#### [Extrait du texte]
# # # # # # #

L’an dernier, elle a décroché son Diplôme d’Accès aux Etudes Universitaires, l’équivalent du Baccalauréat. "Cela veut dire que je ne suis pas nulle et que j’ai eu la force de combattre mes angoisses " se réjouit-elle.
Dans les hôpitaux, elle a croisé plein d’autres jeunes qui ont été harcelés, parfois quelques semaines ou quelques mois, d’autres beaucoup plus longtemps. "Ce n’est pas une question de durée, sait-elle maintenant, quand les insultes pénètrent en toi, elles restent !"
"On a tous un point commun, on se demande tous pourquoi ça nous est tombé dessus, nous, et pourquoi pas sur un autre. Et tous, à un moment, on s’est dit qu’il y avait une raison, on a intériorisé qu’on était nul."
Les psychologues lui ont expliqué qu’il y avait à la fois, un profil de victimes types, "des élèves un peu timides, pas très sûrs d’eux, mais en même temps, relativise-t-elle, ça arrive à des filles super belles, pas grosses du tout, à des garçons populaires, à des bons élèves, à des moins bons. A tout le monde."
Rompre le silence
Il y a quelques mois, avec une amie qui a vécu le même calvaire, Emilie a fondé une association, Des mots pour les maux. "Je veux que mon histoire serve à quelque chose, sinon j’aurais souffert pour rien. Je veux faire bouger les choses."
"Toutes les semaines, dans les journaux, à la télé ou sur les réseaux sociaux, je lis des témoignages glaçants d'une jeune fille harcelée qui s'est suicidée en Alsace, d'une mère qui pleure son fils qui s'est pendu parce qu'il ne supportait plus les méchancetés des autres collégiens, c'est terrible."
"Nous avons 20 ans, dit-elle, nous sommes encore proches des jeunes qui sont en souffrance quelque part dans un collège ou un lycée. Je me dis que ce sera peut-être plus facile pour eux de se confier à nous, qui avons vécu le harcèlement plutôt qu’à des adultes."
Emilie et Maëlle souhaitent intervenir dans les établissements scolaires pour faire de la prévention, organiser des groupes de parole." Il faut que celui qui vit ce cauchemar là aujourd’hui sache qu’il n’est pas seul, qu’il va pouvoir s’en sortir et qu’il faut qu’il parle. C’est le seul moyen pour que le harcèlement s’arrête. C’est pour cela qu’on a donné ce nom à l’association. Le harcèlement se nourrit de la peur et du silence. On veut casser ça et voir les chiffres du harcèlement baisser parce qu’il n’est pas possible de se sentir en danger quand on va à l’école !"
Aujourd’hui, Emilie a plein de projets, elle rêve de devenir infirmière. D’aider les autres. Sur son mur, la jeune fille a accroché un vers d’Apollinaire, "Il est grand temps de rallumer les étoiles."

# # # # # # #

#### [Extraits de données]
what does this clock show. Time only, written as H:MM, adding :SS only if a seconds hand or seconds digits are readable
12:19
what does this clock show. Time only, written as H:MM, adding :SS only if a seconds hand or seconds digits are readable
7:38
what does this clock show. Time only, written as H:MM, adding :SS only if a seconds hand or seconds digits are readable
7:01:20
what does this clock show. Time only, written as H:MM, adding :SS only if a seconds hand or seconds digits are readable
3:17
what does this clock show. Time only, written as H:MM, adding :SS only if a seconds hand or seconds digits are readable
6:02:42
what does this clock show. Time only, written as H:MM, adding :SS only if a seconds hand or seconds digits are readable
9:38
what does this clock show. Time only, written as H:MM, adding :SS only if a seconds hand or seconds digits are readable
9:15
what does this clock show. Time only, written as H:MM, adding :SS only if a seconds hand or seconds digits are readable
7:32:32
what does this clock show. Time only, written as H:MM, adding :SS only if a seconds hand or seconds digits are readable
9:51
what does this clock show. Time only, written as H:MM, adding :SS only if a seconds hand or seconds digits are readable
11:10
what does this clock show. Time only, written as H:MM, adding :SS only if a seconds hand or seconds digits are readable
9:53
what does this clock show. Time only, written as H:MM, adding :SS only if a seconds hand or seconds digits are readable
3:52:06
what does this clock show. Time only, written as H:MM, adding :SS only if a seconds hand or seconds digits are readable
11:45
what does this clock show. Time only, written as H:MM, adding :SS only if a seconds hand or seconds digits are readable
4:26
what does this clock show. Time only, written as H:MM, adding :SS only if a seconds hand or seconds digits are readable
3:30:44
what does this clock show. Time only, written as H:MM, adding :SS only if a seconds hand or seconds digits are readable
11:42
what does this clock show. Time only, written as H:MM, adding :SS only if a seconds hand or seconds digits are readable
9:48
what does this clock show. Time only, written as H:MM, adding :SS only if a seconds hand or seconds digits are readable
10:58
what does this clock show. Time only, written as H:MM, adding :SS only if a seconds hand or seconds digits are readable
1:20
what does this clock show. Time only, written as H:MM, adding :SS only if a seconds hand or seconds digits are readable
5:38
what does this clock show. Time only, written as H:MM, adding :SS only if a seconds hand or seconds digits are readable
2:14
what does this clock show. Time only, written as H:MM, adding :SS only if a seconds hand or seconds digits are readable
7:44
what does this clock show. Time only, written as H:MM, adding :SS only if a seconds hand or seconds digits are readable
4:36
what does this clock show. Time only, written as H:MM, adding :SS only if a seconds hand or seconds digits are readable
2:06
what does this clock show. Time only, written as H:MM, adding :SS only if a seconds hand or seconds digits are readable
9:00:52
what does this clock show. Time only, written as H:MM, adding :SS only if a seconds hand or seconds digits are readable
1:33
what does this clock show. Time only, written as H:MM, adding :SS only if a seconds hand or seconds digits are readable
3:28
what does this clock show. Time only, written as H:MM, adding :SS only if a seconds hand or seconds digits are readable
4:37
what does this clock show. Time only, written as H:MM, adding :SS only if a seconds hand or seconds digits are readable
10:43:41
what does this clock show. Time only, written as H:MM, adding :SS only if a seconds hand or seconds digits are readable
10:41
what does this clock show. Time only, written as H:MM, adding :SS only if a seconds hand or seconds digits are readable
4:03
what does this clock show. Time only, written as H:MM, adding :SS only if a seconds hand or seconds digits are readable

# # # # # # #

Dans le texte sur le harcèlement, pourquoi l'association porte-t-elle le nom « Des mots pour les maux » ? Répondez en une à trois phrases, s'il vous plaît.

#### [Réponse au problème]
Pour Emilie et Maëlle, celui qui vit le harcèlement doit parler, car c'est le seul moyen pour que le harcèlement s'arrête, et c'est pour cela qu'elles ont donné ce nom à l'association. Le harcèlement se nourrit de la peur et du silence, et elles veulent casser ce silence.